Study Design & Start Up
Optimize your study design, accelerate startup, and improve in every way.
Feasibility
Custom feasibility solution for a large pharmaceutical company.
The Challenge
A large pharmaceutical company was facing long feasibility cycle times for their high priority principal investigators (PIs) and sites across their portfolio. With global studies across eight therapeutic areas and multiple CROs, analytics were extremely tedious and time-consuming — using multiple Excels, Sharepoints and emails.
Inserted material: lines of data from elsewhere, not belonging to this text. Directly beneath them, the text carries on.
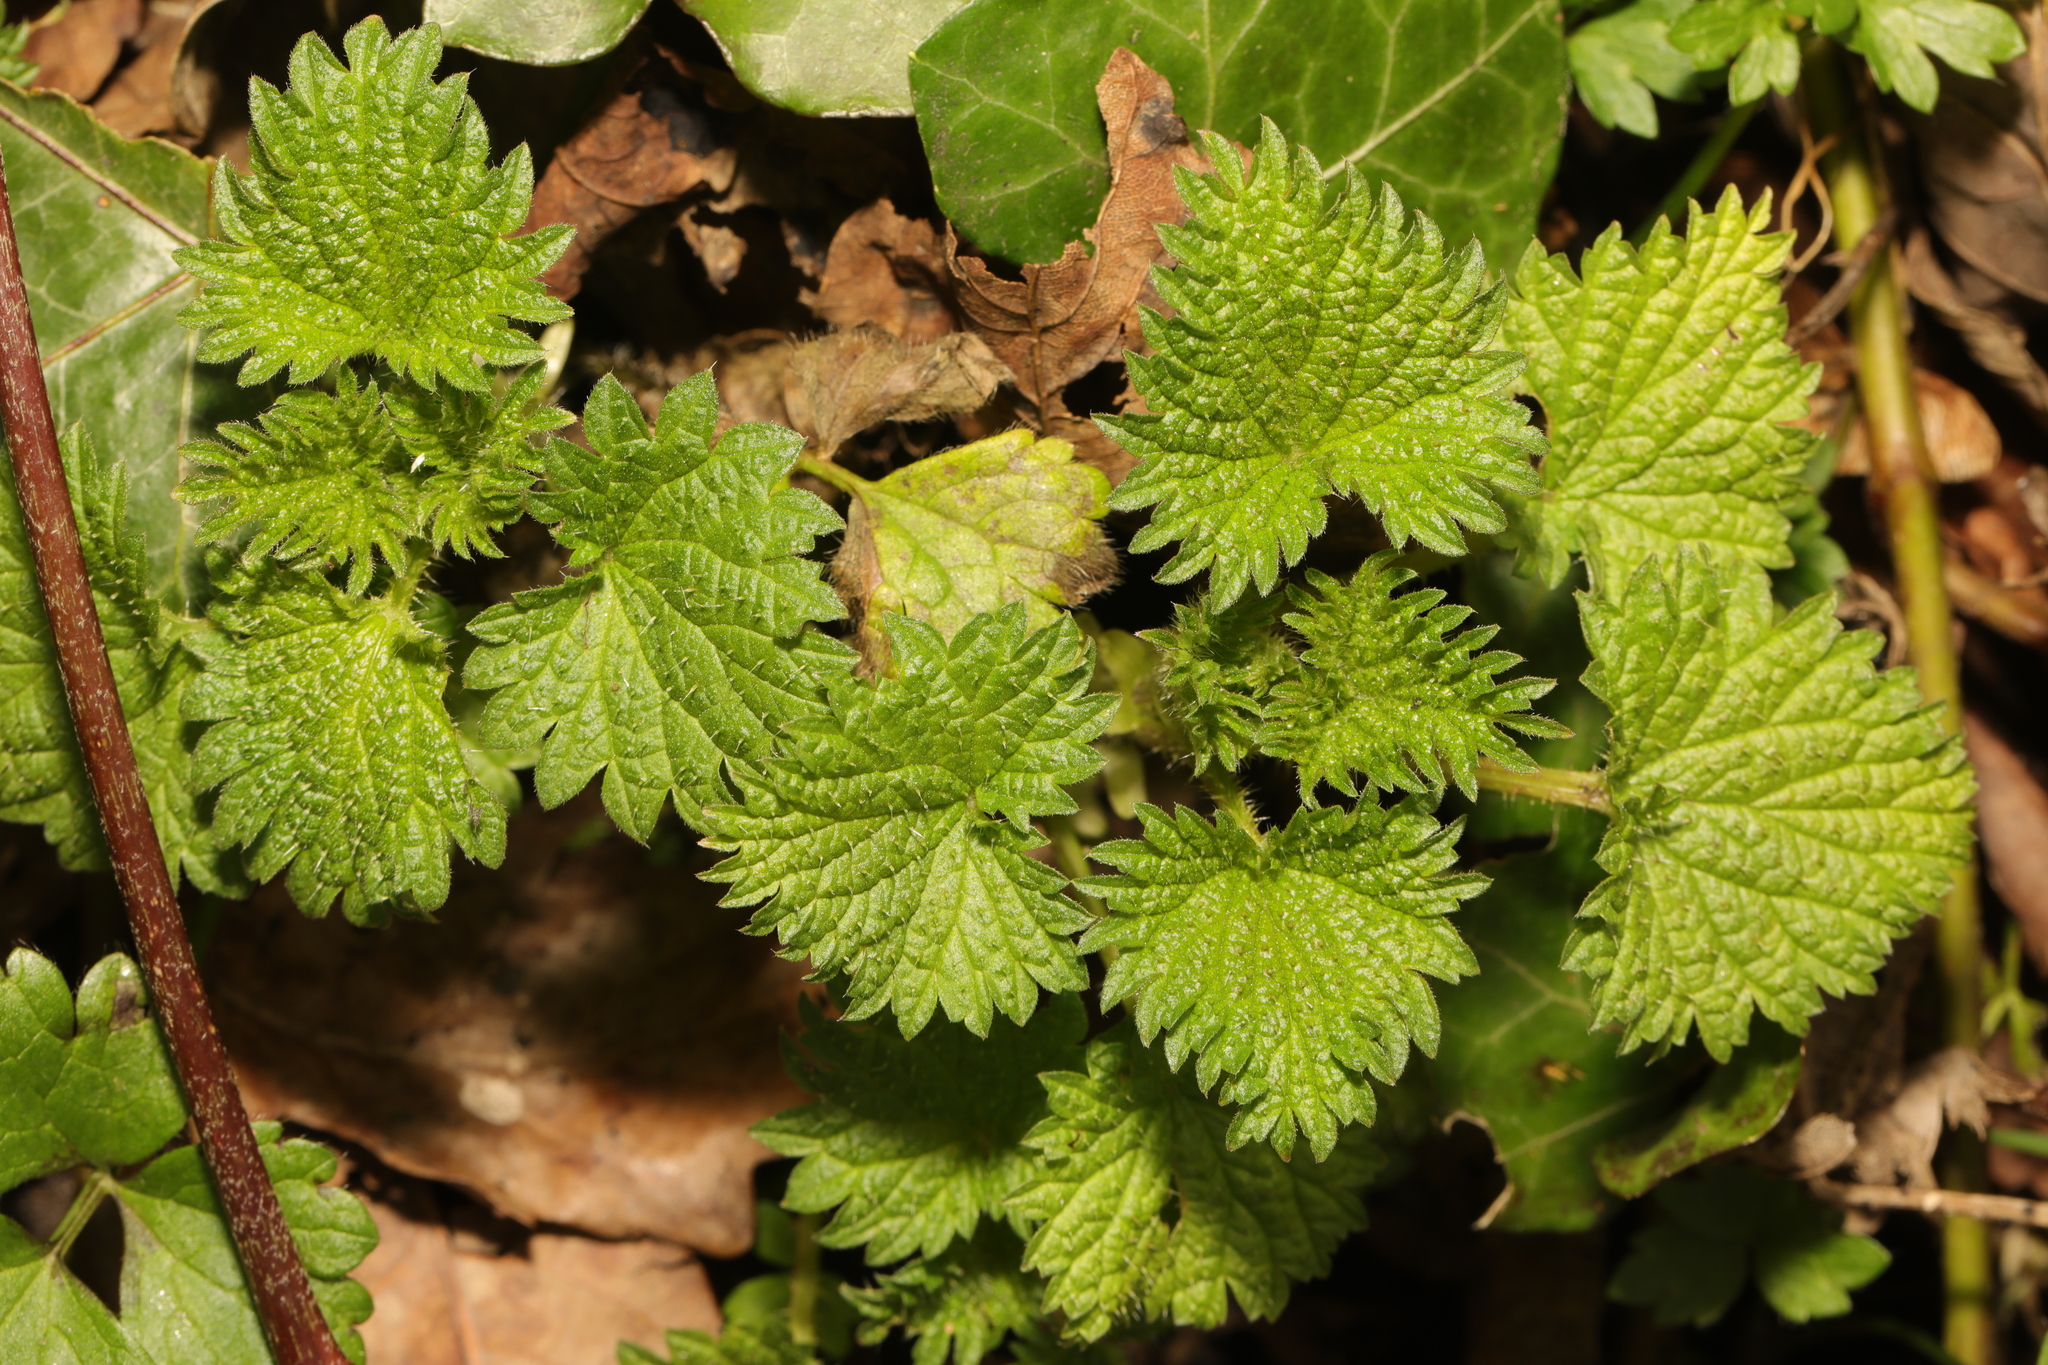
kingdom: Plantae
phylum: Tracheophyta
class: Magnoliopsida
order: Rosales
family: Urticaceae
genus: Urtica
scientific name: Urtica dioica
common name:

Data remained in silos, delaying feasibility and startup times.
How Saama Helped
Saama built a data repository that allowed the sponsor to centralize all their data — internally, as well as from CROs — in a single location. Then Saama built an analytics tool that allowed the customer to quickly identify, qualify and select countries, sites and investigators, as well as conduct ad hoc analyses.
Impact
Reduced site selection cycle times by 6 weeks.
Trial Diversity
Measure the diversity of your trials in real-time.
The Challenge
A large pharmaceutical company wanted to measure the diversity of their trials — including race, ethnicity, gender and age — to ensure the diversity of their trials aligned with that of the patient population.
How Saama Helped
Saama was able to create a epidemiologic library that allowed the customer to pull diversity data — such as race, ethnicity, age, sex, and disease prevalence information — for their studies. Saama also enabled them to link that data to patient data in their ongoing trials, so they could compare recruitment figures against epidemiological information in real-time to meet their diversity goals.
Impact
Customer able to measure the diversity of their clinical trials and track progress in real-time.
Literature Search and Analytics
Accelerate the study design process.
The Challenge
A biotechnology company was looking for a way to search literature data from in-house and public sources — including ct.gov — to support the design of future studies. Additionally, relevant clinical entities needed to be extracted from the literature sources, which is typically a time-consuming and manual process.
How Saama Helped
Saama built an AI-powered literature search engine, which automated the literature search, review, and clinical entity extraction process. Users were able to see ranked lists of relevant publications — based on their search parameters — and extract medical entities such as patient population, intervention, outcomes, inclusion/exclusion criteria, diagnosis, treatment and more.
Impact
Automated the literature search and clinical entity extraction process.